Meethila dibantu oleh sopir untuk membawa Rama masuk ke dalam mobil. "Tadi aku nyariin kamu. Malah nyasar ke sini, ya udah kita ketemu," jawab Meethila mendudukkan Rama di kursi penumpang.


Meethila menyuruh sopir untuk membawa mobil Rama pulang, biar Rama Meethila saya yang mengurusnya.


"Takdir mau aku ketemu sama kamu Mas, makanya aku dibuat nyasar ke sini tadi," ucap Meethila menghidupkan mobil.


Rama tersenyum, "Takdir mau aku ketemu sama Sinta, makanya bawa aku ke sini." Meethila terdiam, dia lebih memilih untuk menjalankan mobil.


"Sinta masih sama, dia masih perhatian kayak dulu. Aku masih sayang sama dia."

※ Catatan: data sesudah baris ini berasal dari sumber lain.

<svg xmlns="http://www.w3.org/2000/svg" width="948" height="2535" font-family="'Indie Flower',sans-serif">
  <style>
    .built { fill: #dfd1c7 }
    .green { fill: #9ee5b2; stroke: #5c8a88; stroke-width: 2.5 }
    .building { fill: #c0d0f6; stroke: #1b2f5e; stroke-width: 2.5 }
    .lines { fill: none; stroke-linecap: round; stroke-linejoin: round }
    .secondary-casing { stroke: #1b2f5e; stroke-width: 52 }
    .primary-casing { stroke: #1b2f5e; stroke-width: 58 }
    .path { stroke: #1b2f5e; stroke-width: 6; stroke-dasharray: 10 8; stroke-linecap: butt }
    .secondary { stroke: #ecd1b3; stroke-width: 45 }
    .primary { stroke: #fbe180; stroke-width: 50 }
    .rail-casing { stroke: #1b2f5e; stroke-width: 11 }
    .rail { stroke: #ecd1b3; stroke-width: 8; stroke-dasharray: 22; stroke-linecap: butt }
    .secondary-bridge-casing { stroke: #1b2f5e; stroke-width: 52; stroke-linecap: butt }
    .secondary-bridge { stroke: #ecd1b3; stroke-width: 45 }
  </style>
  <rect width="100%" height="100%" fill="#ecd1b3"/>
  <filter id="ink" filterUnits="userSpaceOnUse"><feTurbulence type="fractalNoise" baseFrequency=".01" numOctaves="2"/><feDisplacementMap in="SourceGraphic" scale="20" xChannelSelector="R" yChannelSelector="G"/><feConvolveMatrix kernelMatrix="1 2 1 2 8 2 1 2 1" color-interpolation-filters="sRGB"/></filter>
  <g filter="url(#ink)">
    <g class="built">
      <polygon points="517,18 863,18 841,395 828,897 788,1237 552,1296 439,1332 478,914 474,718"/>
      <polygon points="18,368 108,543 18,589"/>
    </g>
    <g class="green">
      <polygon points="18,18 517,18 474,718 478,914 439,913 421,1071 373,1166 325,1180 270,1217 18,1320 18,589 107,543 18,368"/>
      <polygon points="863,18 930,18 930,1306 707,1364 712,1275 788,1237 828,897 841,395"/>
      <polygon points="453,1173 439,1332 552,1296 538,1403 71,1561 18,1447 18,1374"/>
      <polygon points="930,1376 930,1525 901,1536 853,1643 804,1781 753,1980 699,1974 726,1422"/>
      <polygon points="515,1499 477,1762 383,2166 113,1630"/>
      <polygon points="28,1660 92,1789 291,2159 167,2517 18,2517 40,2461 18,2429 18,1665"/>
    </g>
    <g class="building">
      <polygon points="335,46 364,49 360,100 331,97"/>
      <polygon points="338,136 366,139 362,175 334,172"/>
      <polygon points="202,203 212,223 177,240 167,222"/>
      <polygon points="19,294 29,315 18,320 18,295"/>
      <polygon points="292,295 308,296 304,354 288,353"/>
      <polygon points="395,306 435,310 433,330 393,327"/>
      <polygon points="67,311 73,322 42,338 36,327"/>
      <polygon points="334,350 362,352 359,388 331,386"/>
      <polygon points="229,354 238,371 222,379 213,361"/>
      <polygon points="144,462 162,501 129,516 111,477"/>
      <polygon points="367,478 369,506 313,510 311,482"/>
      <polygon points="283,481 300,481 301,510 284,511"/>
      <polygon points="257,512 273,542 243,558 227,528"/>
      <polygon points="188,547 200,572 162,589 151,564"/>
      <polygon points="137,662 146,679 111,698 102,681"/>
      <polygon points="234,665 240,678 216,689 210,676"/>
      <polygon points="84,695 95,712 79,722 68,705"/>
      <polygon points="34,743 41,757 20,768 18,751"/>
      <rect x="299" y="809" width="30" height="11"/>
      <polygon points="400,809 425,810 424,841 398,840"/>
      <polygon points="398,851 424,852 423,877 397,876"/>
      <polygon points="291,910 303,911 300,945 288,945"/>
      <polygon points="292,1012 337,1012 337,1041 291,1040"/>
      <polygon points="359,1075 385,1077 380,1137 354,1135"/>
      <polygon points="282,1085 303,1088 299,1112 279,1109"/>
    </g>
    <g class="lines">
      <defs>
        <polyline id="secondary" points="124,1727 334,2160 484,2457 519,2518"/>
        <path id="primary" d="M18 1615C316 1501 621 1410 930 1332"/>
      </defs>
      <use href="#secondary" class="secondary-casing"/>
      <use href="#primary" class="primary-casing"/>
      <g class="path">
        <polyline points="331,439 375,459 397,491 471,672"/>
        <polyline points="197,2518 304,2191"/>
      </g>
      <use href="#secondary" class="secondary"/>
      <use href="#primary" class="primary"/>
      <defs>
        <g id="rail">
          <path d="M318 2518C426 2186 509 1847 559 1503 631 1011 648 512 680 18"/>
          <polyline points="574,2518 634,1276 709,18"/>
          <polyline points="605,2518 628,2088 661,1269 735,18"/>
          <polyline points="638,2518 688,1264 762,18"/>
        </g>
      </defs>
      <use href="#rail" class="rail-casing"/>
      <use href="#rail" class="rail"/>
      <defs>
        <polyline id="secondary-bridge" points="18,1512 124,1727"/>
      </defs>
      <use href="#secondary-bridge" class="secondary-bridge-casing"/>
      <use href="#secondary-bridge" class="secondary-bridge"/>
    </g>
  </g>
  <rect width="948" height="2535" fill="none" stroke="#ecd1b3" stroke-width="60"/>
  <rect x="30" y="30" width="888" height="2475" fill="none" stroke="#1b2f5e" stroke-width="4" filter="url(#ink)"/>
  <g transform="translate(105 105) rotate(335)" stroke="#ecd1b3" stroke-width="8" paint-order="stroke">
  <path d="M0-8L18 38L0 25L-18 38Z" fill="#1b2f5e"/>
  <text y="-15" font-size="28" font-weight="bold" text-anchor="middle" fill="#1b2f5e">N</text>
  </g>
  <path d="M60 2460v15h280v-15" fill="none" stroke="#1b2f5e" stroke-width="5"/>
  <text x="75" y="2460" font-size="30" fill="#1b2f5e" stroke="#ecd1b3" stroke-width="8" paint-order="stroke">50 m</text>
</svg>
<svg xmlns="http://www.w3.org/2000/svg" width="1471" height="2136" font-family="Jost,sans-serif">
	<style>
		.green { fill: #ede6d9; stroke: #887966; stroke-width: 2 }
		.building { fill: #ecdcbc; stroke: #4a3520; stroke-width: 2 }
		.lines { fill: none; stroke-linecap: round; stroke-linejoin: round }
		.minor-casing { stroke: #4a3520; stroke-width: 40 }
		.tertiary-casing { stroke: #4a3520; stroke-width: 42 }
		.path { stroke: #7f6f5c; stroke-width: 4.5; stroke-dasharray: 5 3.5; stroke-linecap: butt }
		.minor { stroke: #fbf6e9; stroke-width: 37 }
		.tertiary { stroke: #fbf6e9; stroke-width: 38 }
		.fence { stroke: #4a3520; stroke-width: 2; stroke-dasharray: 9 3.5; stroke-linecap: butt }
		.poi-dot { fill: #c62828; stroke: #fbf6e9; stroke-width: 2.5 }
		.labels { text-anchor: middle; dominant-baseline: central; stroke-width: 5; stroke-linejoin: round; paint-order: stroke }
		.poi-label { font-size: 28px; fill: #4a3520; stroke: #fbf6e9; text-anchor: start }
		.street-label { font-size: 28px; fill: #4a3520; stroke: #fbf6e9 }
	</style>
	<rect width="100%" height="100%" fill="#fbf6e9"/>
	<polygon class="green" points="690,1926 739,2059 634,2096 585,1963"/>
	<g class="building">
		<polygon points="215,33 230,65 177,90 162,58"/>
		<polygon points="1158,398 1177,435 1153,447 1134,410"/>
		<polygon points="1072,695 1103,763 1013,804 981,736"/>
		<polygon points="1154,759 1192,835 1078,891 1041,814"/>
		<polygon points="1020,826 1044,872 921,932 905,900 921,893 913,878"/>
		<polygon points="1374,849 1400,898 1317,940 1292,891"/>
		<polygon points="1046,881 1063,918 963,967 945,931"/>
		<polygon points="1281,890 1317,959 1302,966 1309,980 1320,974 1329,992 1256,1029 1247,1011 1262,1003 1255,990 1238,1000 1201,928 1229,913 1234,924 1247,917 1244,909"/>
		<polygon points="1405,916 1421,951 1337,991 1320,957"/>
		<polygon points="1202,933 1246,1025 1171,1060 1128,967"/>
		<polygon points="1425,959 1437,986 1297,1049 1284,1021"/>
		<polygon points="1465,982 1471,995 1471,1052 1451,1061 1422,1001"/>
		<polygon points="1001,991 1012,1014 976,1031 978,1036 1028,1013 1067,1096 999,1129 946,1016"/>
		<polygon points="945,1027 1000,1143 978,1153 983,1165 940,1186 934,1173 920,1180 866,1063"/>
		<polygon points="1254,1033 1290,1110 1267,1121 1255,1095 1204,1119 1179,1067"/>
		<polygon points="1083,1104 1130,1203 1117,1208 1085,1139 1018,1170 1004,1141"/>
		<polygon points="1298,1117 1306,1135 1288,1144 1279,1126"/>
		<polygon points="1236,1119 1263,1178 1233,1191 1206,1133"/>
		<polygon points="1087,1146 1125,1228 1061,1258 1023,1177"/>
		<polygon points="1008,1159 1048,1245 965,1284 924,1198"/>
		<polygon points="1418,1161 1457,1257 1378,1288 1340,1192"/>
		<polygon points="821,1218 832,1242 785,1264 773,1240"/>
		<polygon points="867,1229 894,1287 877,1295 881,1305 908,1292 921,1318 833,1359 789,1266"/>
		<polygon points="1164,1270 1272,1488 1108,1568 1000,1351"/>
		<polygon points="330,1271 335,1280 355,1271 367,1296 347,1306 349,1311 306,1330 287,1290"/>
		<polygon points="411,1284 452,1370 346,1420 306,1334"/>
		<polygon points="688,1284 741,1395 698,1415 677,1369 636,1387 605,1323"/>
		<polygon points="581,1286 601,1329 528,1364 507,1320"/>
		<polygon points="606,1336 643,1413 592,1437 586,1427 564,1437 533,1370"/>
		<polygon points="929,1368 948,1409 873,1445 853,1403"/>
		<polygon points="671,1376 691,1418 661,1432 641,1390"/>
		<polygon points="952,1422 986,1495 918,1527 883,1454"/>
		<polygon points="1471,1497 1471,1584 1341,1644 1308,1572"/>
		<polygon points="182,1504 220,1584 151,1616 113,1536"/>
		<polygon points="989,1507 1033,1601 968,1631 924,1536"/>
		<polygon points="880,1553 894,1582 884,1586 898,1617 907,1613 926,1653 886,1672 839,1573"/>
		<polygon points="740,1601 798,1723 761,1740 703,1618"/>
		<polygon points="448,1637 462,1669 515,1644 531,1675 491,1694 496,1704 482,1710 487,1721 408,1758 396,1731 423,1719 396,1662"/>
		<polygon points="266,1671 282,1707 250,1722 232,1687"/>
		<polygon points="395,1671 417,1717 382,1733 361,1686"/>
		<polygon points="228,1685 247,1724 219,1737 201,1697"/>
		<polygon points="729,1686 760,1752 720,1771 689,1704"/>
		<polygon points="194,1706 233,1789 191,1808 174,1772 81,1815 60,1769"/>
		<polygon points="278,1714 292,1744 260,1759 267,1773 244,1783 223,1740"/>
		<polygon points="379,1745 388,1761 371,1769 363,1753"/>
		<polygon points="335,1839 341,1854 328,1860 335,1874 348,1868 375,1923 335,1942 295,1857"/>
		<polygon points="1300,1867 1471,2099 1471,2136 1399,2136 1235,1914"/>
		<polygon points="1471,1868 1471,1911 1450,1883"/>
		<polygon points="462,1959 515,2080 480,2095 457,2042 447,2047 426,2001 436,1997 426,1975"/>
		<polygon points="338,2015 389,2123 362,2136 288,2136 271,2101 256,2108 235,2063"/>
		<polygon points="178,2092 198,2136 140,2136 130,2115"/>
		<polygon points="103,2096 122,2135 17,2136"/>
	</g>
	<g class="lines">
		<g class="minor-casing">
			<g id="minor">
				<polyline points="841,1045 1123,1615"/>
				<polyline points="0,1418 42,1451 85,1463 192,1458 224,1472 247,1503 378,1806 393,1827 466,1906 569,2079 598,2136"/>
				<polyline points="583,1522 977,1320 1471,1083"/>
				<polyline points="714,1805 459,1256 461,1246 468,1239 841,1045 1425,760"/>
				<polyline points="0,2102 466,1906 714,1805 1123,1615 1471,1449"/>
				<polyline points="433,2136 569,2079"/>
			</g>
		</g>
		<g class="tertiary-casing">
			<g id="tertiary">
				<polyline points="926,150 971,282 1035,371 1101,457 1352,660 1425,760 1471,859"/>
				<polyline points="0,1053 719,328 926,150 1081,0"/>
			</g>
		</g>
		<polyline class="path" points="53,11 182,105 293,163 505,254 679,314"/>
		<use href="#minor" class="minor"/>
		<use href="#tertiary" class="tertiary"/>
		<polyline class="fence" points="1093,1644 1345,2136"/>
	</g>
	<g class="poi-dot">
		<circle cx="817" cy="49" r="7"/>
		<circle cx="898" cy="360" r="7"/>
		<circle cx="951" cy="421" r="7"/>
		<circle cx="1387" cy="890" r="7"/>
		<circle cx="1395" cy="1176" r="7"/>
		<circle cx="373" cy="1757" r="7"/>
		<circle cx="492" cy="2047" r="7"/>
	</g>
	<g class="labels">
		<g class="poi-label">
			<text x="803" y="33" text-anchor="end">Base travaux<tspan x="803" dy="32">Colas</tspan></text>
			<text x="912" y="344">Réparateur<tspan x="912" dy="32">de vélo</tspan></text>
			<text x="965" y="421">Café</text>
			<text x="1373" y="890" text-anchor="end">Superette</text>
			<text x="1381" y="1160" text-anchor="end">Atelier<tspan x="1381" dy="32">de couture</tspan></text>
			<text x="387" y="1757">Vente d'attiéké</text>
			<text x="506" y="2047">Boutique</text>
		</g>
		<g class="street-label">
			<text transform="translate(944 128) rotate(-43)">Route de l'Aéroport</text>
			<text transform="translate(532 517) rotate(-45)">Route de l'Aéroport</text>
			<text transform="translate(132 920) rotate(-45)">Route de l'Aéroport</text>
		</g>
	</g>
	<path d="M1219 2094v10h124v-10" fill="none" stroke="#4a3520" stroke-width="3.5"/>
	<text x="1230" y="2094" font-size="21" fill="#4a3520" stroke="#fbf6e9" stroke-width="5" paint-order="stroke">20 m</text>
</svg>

Meethila tetap menjalankan mobil meskipun hatinya terasa sangat sakit mendengar Rama terus memuji Sinta. Meethila tidak tahu kalau Sinta sangat berarti di hidup Rama, tapi yang lebih membingungkan kenapa Rama mau menikahinya. Alasan Rama dan Sinta berpisah masih sangat misterius bagi Meethila. Karena Meethila bisa melihat cinta Rama untuk Sinta masih ada, tapi Rama berpisah dengannya.


Semesta sudah mempertemukan Rama dan Sinta, dan Meethila meyakini setelah ini pertemuan mereka akan terjadi lagi. Takdir ingin membuka sesuatu lewat pertemuan mereka ini, dan Meethila harus siap jikalau dia tersingkir.